Однажды, утром, я сидела за клавесином с графиней Толстой, когда услышала, как тихо отворилась дверь, и вошла, или, лучше сказать, влетела в комнату великая княгиня. Она взяла меня за руку, повела в мою спальню, заперла дверь на ключ и бросилась в мои объятья, заливаясь слезами. Я не могу передать, что происходило со мной. Она собиралась сказать мне, как постучали в дверь, крича, что приехала моя мать из деревни меня навестить. Великая княгиня была очень огорчена этой помехой и сказала мне слово, которого я никогда не забуду; затем она отерла свои слезы, вошла в гостиную и была очень приветлива с моей матерью, налила ей чай и сделала вид, что пришла нарочно, чтобы предложить ей завтрак. Таков уже был тогда ангельский характер этой государыни, несмотря на ее молодые годы; ее нежность скромно скрывала ее собственные чувства, если они могли опечалить других, ее доброта всегда брала верх.
В Царское Село приехала полька, княгиня Радзивил. Она была представлена императрице, принявшей ее очень хорошо, но не давшей ей ничего из того, что она просила. Между тем ее просьбы были скромны; она хотела быть опекуншею одного молодого князя Радзивила, на что она не имела никакого права, — для того, чтобы завладеть его состоянием и желала, получить портрет, т. е. быть назначенной статс-дамой. Несмотря на свои 50 лет, она сохранила еще свою свежесть, любовь к искусствам, о которых она высказывала оригинальные взгляды; она была очень занимательна в обществе, имела добродушный вид, что повело к тому, что все были с ней в хороших отношениях. Пресмыкаясь и низкопоклонствуя при дворе, она приправляла свои манеры и речи оригинальностью, делающей их менее неприятными, чем они были на самом деле. Я не буду говорить о ее нравах, слишком хорошо известных: она пренебрегала всеми приличиями по желанию и по влечению и говорила, что ее муж, как страус, воспитывает чужих детей. Императрица иногда забавлялась ее остротами и ее восторженностью, но ее часто утомляли ее низости. Я помню, что однажды на собрании в колоннаде она зашла так далеко в своей низости, что ее величеству было не приятно, и она даже дала ей косвенно урок, обращаясь к английской левретке, подаренной ей герцогиней Нассауской. Эта маленькая красивая собачка очень пресмыкалась, но ревновала других собак. Ее звали Панья, что по-польски значит госпожа. «Послушай, Панья, — сказала ей императрица, — ты знаешь, что я тебя всегда отталкивала, когда ты пресмыкаешься: ведь я не люблю низости». Княгиня Радзивил привезла с собой одну из своих дочерей, прелестную личность, совсем на нее не походившую; это был воплощенный разум и кротость. Императрица дала ей фрейлинский шифр, а ее двух братьев назначила камер-юнкерами. Она была очень слабого здоровья и умерла в Петербурге после короткой болезни, через несколько дней после смерти ее величества. В бреду она беспрестанно говорила, что императрица ее зовет. Я пошла к ее матери, думая найти ее в отчаянии, но она не высказала сожаления, и сострадание, которое я могла ей высказать, было напрасно; мне осталось только пожалеть, что я не увижу больше Христины, заслуживавшей лучшей матери.

========

_ЗАДАНИЕ_. Выпишите из исходного отрывка без изменений фрагмент от слов «Однажды, утром, я» до слов «всегда брала верх.» включительно. Материал здесь не понадобится.

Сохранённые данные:
========

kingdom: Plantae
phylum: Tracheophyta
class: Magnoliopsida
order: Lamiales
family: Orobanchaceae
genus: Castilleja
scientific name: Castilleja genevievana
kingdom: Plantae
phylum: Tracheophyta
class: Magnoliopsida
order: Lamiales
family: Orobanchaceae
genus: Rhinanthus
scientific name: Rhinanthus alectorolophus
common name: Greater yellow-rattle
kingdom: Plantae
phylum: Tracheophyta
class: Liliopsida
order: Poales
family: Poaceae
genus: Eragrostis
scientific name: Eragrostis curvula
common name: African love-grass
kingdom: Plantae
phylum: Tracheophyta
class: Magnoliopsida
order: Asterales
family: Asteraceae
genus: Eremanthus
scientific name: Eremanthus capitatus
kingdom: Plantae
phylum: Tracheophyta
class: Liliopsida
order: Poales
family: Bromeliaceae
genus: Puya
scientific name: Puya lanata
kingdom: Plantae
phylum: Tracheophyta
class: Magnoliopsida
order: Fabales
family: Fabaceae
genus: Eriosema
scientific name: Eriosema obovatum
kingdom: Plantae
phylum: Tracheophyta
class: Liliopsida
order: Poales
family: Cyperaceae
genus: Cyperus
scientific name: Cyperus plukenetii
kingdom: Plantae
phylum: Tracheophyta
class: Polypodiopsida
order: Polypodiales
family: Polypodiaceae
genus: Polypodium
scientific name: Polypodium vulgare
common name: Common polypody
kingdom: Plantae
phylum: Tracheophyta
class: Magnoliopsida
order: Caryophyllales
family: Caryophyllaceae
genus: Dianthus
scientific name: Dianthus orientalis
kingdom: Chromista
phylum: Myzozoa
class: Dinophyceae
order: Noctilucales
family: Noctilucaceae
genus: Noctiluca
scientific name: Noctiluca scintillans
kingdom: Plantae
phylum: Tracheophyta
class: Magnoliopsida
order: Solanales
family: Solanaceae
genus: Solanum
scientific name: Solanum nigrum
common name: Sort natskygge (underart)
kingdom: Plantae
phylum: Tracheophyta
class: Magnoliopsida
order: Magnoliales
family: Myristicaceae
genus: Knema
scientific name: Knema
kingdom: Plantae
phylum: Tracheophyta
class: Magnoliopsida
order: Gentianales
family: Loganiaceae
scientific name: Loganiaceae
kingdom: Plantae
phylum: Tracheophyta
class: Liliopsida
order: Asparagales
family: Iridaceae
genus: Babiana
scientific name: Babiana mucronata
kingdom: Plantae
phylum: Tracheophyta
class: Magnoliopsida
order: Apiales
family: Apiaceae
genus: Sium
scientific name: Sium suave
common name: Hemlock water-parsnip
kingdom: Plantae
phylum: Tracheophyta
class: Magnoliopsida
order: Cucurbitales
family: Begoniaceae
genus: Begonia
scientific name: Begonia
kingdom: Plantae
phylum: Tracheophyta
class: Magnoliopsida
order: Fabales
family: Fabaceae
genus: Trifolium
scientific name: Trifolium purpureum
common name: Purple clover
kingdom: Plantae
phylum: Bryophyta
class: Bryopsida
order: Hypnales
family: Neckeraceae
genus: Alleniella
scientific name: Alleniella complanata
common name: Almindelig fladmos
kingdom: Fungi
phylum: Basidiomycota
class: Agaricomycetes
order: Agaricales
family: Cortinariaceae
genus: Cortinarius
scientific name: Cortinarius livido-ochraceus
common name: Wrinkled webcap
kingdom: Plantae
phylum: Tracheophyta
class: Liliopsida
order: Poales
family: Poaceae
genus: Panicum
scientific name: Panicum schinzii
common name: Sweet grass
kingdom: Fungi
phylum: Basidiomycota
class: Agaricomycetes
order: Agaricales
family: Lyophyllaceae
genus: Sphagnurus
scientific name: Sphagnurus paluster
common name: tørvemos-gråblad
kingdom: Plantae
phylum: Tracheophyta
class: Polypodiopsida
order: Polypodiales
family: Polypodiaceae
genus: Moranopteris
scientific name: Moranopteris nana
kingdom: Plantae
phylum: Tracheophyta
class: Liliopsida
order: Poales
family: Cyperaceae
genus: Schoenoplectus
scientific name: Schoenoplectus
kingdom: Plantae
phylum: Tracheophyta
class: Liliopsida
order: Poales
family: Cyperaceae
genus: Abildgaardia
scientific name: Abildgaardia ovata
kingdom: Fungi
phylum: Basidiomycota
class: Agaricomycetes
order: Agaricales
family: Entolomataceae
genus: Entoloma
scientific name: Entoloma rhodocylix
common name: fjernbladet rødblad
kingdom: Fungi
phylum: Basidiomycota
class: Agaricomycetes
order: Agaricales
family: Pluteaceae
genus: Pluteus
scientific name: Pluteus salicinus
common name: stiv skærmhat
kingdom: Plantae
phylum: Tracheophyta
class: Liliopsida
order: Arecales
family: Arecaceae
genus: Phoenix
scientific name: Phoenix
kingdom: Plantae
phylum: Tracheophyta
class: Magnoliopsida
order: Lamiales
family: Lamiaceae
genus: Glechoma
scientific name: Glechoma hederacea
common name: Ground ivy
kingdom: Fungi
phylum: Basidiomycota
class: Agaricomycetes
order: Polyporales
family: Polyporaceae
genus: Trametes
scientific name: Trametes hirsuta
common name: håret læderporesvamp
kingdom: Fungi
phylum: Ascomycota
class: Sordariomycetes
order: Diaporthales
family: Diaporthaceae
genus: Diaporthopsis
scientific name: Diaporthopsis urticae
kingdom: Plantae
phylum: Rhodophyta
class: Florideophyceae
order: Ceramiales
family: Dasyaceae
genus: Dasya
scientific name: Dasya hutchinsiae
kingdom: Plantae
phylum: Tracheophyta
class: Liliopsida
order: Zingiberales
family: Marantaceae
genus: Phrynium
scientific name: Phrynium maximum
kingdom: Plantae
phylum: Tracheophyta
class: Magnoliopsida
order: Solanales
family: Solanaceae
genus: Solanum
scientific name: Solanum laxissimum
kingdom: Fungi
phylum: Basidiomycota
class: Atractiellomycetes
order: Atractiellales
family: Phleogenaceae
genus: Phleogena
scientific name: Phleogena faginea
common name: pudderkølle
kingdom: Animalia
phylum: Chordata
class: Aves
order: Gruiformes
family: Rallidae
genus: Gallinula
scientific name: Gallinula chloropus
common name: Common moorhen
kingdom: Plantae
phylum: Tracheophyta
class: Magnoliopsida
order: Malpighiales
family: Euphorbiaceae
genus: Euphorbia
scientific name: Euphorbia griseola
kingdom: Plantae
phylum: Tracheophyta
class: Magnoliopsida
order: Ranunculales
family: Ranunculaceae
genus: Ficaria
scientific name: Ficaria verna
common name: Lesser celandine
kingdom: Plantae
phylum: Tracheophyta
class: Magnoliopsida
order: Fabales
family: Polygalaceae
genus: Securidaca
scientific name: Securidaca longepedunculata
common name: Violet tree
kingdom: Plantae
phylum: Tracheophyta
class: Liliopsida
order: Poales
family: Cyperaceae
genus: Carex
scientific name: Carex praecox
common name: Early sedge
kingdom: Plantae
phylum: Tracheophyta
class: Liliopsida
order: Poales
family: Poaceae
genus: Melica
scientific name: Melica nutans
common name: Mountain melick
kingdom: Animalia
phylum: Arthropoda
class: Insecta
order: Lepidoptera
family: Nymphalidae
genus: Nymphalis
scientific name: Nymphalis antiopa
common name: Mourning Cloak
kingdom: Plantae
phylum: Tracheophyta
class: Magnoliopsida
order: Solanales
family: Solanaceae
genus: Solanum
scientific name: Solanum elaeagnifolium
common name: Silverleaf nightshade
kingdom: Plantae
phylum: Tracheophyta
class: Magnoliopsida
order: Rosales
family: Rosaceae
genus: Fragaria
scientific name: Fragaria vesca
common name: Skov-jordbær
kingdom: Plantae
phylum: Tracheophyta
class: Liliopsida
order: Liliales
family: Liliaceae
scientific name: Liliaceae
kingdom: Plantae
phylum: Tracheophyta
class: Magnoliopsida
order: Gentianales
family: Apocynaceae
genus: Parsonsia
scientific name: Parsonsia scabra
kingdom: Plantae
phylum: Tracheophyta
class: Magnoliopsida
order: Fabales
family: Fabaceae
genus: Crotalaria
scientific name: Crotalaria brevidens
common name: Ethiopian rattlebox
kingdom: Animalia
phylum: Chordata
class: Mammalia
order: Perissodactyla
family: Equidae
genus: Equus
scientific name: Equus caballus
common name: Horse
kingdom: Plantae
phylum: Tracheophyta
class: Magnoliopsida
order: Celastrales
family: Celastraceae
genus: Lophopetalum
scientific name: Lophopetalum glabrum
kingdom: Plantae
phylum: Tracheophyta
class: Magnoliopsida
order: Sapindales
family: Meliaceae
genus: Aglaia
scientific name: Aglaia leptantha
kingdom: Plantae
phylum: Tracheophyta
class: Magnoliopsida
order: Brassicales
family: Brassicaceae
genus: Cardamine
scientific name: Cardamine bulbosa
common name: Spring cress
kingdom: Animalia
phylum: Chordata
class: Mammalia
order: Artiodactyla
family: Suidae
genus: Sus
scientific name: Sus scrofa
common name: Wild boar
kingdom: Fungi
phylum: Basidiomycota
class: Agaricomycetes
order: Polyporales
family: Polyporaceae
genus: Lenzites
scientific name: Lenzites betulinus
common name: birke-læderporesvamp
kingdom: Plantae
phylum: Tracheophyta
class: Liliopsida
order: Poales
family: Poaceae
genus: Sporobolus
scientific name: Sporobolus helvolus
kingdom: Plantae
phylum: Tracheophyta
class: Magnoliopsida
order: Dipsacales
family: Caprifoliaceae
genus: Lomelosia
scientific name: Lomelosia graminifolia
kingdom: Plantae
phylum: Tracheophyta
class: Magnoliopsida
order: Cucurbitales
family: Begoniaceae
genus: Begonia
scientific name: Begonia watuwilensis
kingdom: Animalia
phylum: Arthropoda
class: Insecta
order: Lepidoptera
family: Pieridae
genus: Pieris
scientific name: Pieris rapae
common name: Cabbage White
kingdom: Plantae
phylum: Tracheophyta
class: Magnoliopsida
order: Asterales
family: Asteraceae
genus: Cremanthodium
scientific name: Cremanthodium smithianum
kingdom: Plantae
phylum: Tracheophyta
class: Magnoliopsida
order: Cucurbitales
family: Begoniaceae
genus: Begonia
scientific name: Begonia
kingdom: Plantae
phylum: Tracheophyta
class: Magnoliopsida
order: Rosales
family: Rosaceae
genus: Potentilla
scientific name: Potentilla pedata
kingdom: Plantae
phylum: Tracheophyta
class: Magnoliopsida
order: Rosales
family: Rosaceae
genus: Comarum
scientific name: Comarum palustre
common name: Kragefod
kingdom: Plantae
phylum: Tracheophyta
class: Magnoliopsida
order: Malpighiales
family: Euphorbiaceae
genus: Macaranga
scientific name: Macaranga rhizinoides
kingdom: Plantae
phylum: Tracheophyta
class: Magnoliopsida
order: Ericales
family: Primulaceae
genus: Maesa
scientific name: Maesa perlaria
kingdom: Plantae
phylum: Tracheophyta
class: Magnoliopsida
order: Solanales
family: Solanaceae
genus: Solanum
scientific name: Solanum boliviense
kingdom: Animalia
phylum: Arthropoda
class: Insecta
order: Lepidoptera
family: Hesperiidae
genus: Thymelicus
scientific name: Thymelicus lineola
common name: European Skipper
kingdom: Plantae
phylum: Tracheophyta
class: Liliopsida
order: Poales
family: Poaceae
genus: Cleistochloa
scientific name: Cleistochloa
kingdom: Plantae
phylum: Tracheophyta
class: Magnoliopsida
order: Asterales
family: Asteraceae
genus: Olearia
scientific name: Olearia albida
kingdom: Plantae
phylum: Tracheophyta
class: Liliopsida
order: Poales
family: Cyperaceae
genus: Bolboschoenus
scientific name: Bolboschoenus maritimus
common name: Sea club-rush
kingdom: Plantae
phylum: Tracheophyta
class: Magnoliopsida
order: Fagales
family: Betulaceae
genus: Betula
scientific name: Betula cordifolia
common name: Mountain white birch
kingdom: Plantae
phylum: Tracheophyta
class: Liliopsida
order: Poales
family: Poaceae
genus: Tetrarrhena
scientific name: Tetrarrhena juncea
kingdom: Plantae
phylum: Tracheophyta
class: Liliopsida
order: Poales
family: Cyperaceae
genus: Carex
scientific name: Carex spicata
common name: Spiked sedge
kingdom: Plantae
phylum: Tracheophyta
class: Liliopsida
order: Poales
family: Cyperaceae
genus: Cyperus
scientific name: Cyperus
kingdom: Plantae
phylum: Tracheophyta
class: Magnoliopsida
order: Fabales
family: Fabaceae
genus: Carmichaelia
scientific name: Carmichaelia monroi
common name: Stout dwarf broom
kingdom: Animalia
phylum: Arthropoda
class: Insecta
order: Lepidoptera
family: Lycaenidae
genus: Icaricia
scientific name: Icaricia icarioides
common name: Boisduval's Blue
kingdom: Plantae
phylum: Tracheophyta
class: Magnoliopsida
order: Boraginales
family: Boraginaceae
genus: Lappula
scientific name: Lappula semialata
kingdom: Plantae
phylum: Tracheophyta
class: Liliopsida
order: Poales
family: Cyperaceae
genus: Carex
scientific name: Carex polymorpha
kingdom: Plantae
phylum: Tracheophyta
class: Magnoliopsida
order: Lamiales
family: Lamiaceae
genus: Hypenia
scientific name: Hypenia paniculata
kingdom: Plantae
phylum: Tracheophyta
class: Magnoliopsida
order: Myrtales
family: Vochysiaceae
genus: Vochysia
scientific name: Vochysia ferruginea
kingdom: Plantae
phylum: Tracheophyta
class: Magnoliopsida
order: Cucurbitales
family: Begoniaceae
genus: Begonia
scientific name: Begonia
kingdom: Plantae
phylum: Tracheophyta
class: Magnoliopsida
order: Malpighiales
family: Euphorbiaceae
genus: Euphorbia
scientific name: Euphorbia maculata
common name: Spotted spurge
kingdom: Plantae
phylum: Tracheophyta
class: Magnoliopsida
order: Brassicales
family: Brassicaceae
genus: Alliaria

========

_РЕШЕНИЕ ЗАДАНИЯ_.
Однажды, утром, я сидела за клавесином с графиней Толстой, когда услышала, как тихо отворилась дверь, и вошла, или, лучше сказать, влетела в комнату великая княгиня. Она взяла меня за руку, повела в мою спальню, заперла дверь на ключ и бросилась в мои объятья, заливаясь слезами. Я не могу передать, что происходило со мной. Она собиралась сказать мне, как постучали в дверь, крича, что приехала моя мать из деревни меня навестить. Великая княгиня была очень огорчена этой помехой и сказала мне слово, которого я никогда не забуду; затем она отерла свои слезы, вошла в гостиную и была очень приветлива с моей матерью, налила ей чай и сделала вид, что пришла нарочно, чтобы предложить ей завтрак. Таков уже был тогда ангельский характер этой государыни, несмотря на ее молодые годы; ее нежность скромно скрывала ее собственные чувства, если они могли опечалить других, ее доброта всегда брала верх.